Group of researchers in Australia have managed to run the internet at a mind-boggling speed of 44.2Tb/ps which is the fastest recorded speed in history. With this speed, the researchers claim you can download 1000 high-definition movies in a split second. The project test was run by researchers from Monash, Swinburne and RMIT universities. They claim to have got this speed from a single optical chip. The research team led is by Dr Bill Corcoran (Monash), Professor Arnan Mitchell from RMIT and David Moss from Swinburne.
The researchers say during peak time, this capacity can support high-speed internet access for over 1.8 million houses in Melbourne as well as billions of other people across the world. "We're currently getting a sneak-peak of how the infrastructure for the internet will hold up in two to three years' time, due to the unprecedented number of people using the internet for remote work, socialising and streaming, Dr Bill Corcoran, Lecturer - Electrical and Computer Systems Engineering, Monash University.

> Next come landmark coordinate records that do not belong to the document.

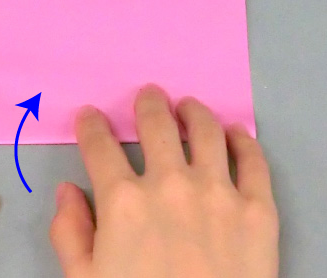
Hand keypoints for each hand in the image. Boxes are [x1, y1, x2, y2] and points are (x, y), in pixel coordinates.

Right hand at [50, 85, 278, 277]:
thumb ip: (69, 232)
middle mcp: (170, 183)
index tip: (89, 116)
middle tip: (148, 94)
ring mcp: (219, 192)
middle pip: (156, 123)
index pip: (99, 144)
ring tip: (188, 106)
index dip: (90, 124)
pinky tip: (235, 132)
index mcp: (123, 200)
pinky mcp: (259, 208)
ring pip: (205, 131)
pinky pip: (253, 160)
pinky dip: (243, 139)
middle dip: (147, 103)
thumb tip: (67, 190)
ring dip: (193, 111)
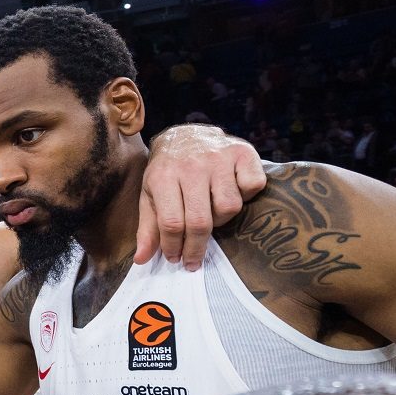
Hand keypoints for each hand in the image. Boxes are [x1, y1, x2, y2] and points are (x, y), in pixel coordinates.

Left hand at [137, 124, 265, 269]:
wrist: (186, 135)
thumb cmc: (167, 171)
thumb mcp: (150, 195)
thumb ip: (148, 228)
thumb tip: (143, 260)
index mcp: (164, 176)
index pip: (171, 223)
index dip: (174, 247)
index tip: (176, 259)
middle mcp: (192, 166)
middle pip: (201, 220)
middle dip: (196, 247)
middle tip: (193, 259)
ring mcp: (219, 158)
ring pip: (229, 207)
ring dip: (222, 219)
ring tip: (211, 213)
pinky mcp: (243, 153)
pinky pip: (252, 187)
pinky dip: (246, 195)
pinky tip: (232, 191)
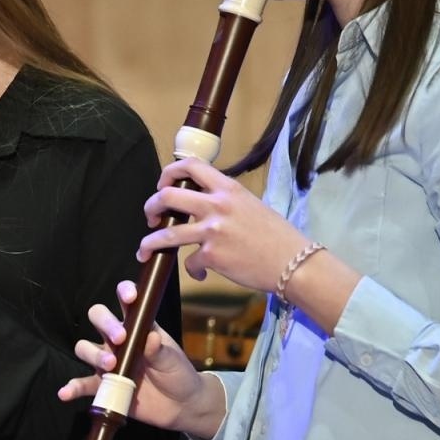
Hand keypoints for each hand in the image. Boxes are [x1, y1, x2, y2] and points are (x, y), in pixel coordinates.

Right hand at [57, 280, 223, 438]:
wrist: (180, 405)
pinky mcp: (103, 385)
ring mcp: (108, 361)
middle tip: (120, 338)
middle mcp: (118, 340)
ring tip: (110, 366)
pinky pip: (83, 385)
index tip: (130, 298)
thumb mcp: (173, 359)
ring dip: (93, 354)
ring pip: (86, 348)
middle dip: (105, 323)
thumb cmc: (177, 373)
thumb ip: (160, 349)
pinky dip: (72, 388)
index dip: (125, 293)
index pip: (127, 303)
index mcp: (138, 326)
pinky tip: (65, 393)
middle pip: (98, 318)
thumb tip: (151, 337)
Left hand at [137, 158, 304, 292]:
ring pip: (166, 235)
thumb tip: (199, 204)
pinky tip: (200, 274)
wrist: (295, 263)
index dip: (169, 173)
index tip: (162, 185)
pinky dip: (193, 271)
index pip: (190, 165)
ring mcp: (212, 231)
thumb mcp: (251, 205)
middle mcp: (217, 205)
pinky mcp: (212, 256)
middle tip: (150, 218)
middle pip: (167, 197)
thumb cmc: (277, 237)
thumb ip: (224, 201)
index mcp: (228, 188)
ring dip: (150, 243)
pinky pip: (190, 263)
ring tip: (144, 249)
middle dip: (150, 207)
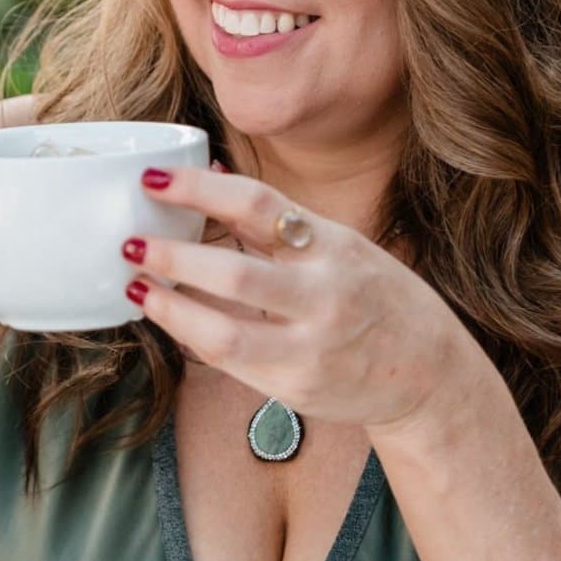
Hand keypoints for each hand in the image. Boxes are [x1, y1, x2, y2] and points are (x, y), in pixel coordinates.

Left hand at [122, 165, 453, 432]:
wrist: (429, 374)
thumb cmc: (377, 297)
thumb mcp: (340, 245)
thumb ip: (276, 221)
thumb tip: (206, 173)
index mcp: (334, 246)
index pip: (260, 206)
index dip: (201, 189)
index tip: (154, 180)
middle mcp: (325, 295)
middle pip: (237, 274)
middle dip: (175, 257)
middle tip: (131, 242)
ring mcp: (311, 347)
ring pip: (225, 331)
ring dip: (171, 308)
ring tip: (137, 285)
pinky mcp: (295, 388)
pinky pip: (230, 362)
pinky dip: (192, 336)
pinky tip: (168, 318)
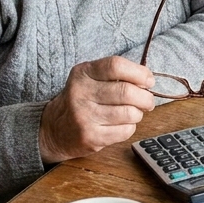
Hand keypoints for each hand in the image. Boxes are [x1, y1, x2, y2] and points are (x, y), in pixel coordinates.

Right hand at [38, 56, 155, 162]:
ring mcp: (84, 116)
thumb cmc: (81, 100)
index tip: (148, 80)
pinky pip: (125, 131)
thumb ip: (115, 75)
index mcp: (82, 73)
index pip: (115, 66)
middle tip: (147, 101)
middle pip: (126, 91)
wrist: (54, 128)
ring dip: (138, 113)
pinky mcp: (90, 137)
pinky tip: (121, 125)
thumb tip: (147, 80)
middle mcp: (80, 93)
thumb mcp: (90, 78)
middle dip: (145, 97)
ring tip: (133, 113)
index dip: (139, 73)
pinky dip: (130, 127)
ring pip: (129, 113)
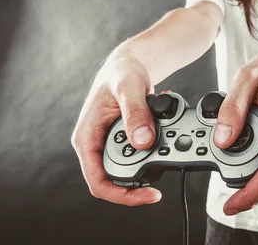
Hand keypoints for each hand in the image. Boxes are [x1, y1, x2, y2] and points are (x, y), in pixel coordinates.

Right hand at [71, 65, 160, 205]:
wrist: (130, 63)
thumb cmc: (121, 71)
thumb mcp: (128, 88)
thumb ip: (135, 113)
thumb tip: (143, 142)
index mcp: (87, 137)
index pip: (97, 180)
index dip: (120, 194)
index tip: (146, 195)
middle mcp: (96, 144)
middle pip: (116, 179)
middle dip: (141, 180)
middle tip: (166, 172)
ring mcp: (112, 143)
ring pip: (131, 167)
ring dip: (152, 162)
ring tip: (170, 145)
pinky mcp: (126, 140)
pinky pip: (141, 154)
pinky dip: (156, 148)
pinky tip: (168, 136)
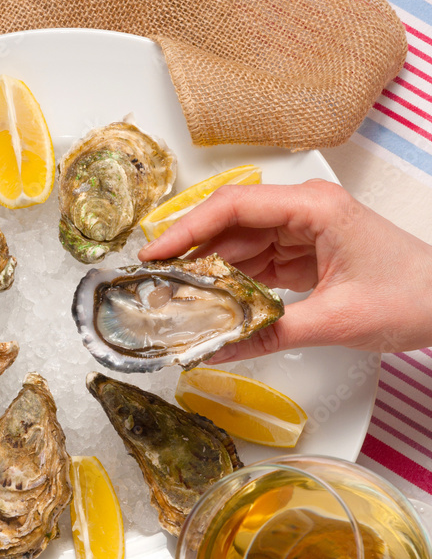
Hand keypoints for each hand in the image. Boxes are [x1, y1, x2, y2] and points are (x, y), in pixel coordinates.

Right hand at [137, 180, 431, 362]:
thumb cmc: (412, 296)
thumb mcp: (335, 321)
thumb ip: (270, 335)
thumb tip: (218, 350)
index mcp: (314, 208)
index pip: (234, 208)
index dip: (186, 229)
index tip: (154, 253)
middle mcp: (305, 212)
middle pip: (231, 225)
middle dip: (191, 253)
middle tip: (153, 282)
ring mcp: (305, 233)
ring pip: (240, 247)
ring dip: (210, 272)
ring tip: (176, 298)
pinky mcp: (306, 256)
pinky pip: (258, 266)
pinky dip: (235, 286)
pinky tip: (212, 304)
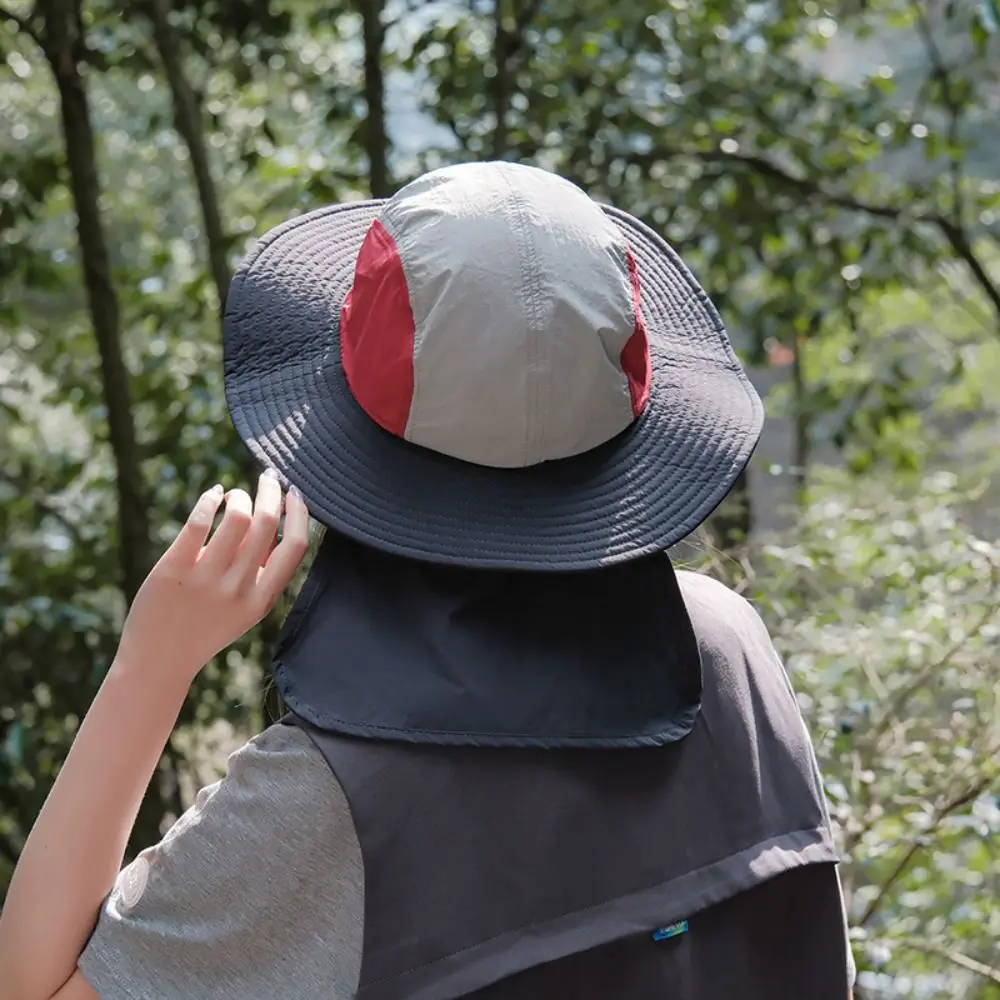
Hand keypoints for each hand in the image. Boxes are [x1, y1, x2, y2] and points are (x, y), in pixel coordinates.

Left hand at [117, 469, 309, 679]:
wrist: (158, 661)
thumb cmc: (205, 628)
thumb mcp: (245, 610)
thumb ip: (260, 574)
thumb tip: (272, 522)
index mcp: (261, 599)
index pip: (295, 546)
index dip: (300, 513)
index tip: (295, 494)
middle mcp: (238, 588)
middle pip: (267, 523)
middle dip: (272, 491)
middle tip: (268, 477)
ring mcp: (206, 579)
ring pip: (237, 517)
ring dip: (240, 495)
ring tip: (233, 494)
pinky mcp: (174, 569)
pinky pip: (200, 521)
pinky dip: (211, 499)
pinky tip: (213, 495)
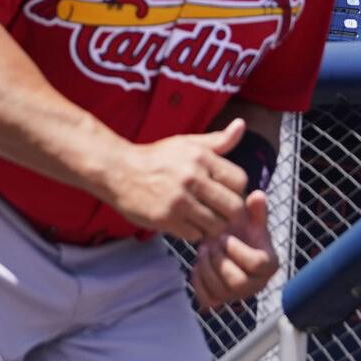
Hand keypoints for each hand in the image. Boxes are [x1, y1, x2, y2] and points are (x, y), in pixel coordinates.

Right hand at [102, 119, 248, 241]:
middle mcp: (192, 178)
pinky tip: (187, 223)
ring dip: (213, 226)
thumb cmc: (157, 158)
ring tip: (203, 218)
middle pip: (233, 207)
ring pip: (216, 225)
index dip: (237, 190)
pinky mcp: (165, 219)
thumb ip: (218, 140)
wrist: (118, 170)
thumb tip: (241, 125)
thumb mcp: (187, 143)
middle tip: (220, 212)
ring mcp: (179, 200)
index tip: (227, 193)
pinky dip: (194, 233)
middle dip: (230, 213)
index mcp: (201, 158)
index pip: (240, 181)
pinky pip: (195, 235)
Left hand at [191, 191, 278, 310]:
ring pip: (220, 291)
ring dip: (207, 268)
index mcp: (269, 265)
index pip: (257, 264)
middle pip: (238, 282)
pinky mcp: (220, 300)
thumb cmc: (243, 232)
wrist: (229, 246)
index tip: (226, 236)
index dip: (237, 250)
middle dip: (220, 261)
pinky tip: (199, 264)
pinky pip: (208, 299)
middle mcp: (256, 285)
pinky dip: (199, 281)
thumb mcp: (251, 219)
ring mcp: (237, 295)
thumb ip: (256, 209)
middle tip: (210, 244)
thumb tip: (258, 195)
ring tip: (203, 250)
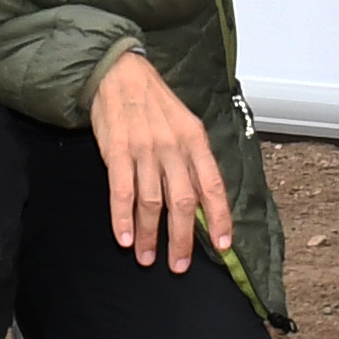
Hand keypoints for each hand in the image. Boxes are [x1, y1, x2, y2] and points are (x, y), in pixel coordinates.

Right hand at [88, 49, 230, 273]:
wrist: (119, 74)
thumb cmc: (155, 102)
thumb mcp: (185, 124)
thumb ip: (194, 160)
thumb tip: (203, 201)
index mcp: (194, 140)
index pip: (212, 185)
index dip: (219, 218)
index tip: (222, 245)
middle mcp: (172, 147)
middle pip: (182, 201)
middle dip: (182, 238)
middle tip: (179, 265)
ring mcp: (144, 150)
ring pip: (151, 203)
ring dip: (149, 235)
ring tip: (147, 257)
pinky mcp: (117, 152)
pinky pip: (121, 192)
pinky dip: (122, 218)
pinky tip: (124, 238)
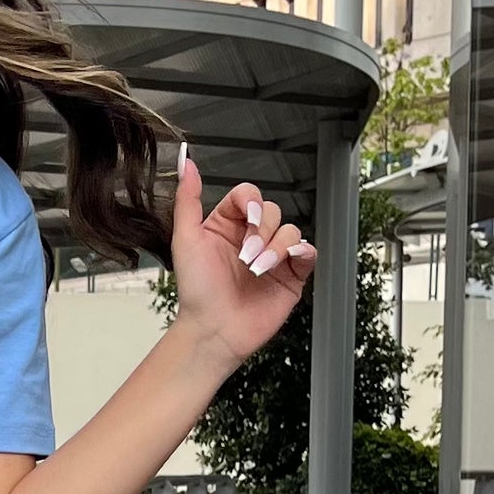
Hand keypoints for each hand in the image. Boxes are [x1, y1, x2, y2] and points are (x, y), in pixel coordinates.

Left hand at [168, 155, 314, 370]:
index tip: (246, 218)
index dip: (251, 202)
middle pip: (272, 210)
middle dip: (261, 232)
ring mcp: (273, 257)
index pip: (249, 196)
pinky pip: (308, 251)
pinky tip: (282, 264)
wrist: (213, 330)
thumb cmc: (197, 291)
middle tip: (245, 256)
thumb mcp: (185, 239)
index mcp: (227, 225)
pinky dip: (300, 253)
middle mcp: (252, 238)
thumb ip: (188, 200)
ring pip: (291, 230)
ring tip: (257, 270)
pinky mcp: (291, 276)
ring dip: (276, 248)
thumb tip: (185, 162)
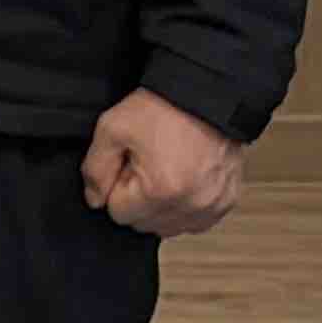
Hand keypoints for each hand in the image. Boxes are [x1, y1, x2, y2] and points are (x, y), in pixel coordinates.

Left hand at [84, 88, 245, 241]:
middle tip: (146, 165)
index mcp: (160, 191)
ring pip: (169, 226)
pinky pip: (195, 221)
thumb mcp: (112, 129)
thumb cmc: (162, 109)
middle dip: (137, 199)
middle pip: (144, 224)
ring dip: (161, 206)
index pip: (118, 213)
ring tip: (166, 170)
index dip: (117, 186)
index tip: (128, 164)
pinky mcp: (227, 202)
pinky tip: (183, 179)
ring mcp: (212, 206)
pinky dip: (185, 207)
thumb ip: (95, 170)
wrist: (206, 96)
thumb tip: (95, 201)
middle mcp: (191, 205)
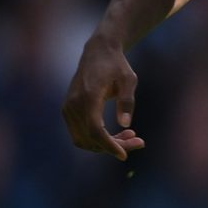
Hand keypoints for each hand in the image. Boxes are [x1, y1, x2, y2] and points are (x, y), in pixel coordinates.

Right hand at [62, 35, 145, 159]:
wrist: (98, 52)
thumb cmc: (116, 65)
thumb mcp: (129, 79)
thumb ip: (127, 101)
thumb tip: (125, 125)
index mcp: (89, 96)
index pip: (95, 130)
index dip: (108, 145)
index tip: (124, 155)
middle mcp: (74, 104)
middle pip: (91, 138)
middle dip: (114, 146)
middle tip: (139, 142)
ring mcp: (68, 108)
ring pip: (85, 140)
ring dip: (107, 144)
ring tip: (131, 136)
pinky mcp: (68, 111)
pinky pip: (81, 134)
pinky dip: (98, 138)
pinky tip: (119, 132)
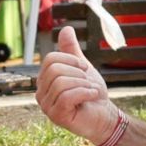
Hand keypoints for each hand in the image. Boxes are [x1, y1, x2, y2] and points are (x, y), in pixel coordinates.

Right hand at [36, 26, 120, 145]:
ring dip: (83, 84)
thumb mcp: (81, 68)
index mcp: (44, 81)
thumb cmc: (91, 94)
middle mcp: (41, 93)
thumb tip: (66, 29)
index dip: (71, 59)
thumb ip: (71, 50)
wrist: (104, 117)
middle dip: (77, 72)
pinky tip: (92, 96)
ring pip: (61, 83)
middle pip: (54, 70)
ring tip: (90, 90)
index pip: (50, 59)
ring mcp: (47, 107)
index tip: (84, 68)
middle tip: (88, 81)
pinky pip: (67, 96)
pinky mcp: (57, 116)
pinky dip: (85, 93)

Usually, tests at this level are done within a laboratory but this test was done using the existing communication infrastructure available to all telecom players. The researchers were able to load-test it on the network, the group said.
How the test was done?
Researchers installed 76.6km of 'dark' optical fibres between RMIT's Melbourne City Campus and Monash University's Clayton Campus. The optical fibres were provided by Australia's Academic Research Network.
As per a release, the group used a new device that replaces 80 lasers with one single piece of equipment known as a micro-comb, which is smaller and lighter than existing telecommunications hardware. It was planted into and load-tested using existing infrastructure, which mirrors that used by the National Broadband Network (NBN)."
They believe the results they've achieved will help the world broaden its scale for offering internet. They also believe data speeds like this can support self-driving cars, advancement in medicine, education and e-commerce industries.